DATA PROVIDED below:

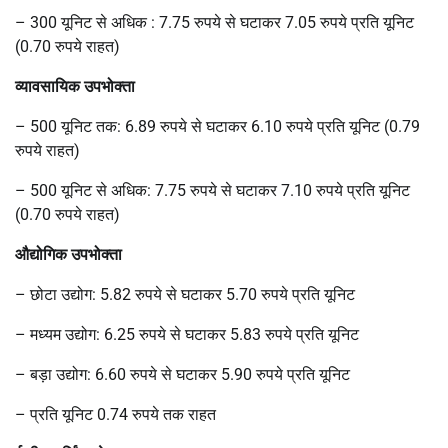
– 300 यूनिट से अधिक : 7.75 रुपये से घटाकर 7.05 रुपये प्रति यूनिट
(0.70 रुपये राहत)
व्यावसायिक उपभोक्ता
– 500 यूनिट तक: 6.89 रुपये से घटाकर 6.10 रुपये प्रति यूनिट (0.79
रुपये राहत)
– 500 यूनिट से अधिक: 7.75 रुपये से घटाकर 7.10 रुपये प्रति यूनिट
(0.70 रुपये राहत)
औद्योगिक उपभोक्ता
– छोटा उद्योग: 5.82 रुपये से घटाकर 5.70 रुपये प्रति यूनिट
– मध्यम उद्योग: 6.25 रुपये से घटाकर 5.83 रुपये प्रति यूनिट
– बड़ा उद्योग: 6.60 रुपये से घटाकर 5.90 रुपये प्रति यूनिट
– प्रति यूनिट 0.74 रुपये तक राहत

End of DATA PROVIDED.

• _TASK STATEMENT_
Reproduce the extracted text of every record, substituting "ग्राहक" for each occurrence of "उपभोक्ता" and changing nothing else. Omit the pictures from your answer.

• _WRITTEN ANSWER_
– 300 यूनिट से अधिक : 7.75 रुपये से घटाकर 7.05 रुपये प्रति यूनिट
(0.70 रुपये राहत)
व्यावसायिक ग्राहक
– 500 यूनिट तक: 6.89 रुपये से घटाकर 6.10 रुपये प्रति यूनिट (0.79
रुपये राहत)
– 500 यूनिट से अधिक: 7.75 रुपये से घटाकर 7.10 रुपये प्रति यूनिट
(0.70 रुपये राहत)
औद्योगिक ग्राहक
– छोटा उद्योग: 5.82 रुपये से घटाकर 5.70 रुपये प्रति यूनिट
– मध्यम उद्योग: 6.25 रुपये से घटाकर 5.83 रुपये प्रति यूनिट
– बड़ा उद्योग: 6.60 रुपये से घटाकर 5.90 रुपये प्रति यूनिट
– प्रति यूनिट 0.74 रुपये तक राहत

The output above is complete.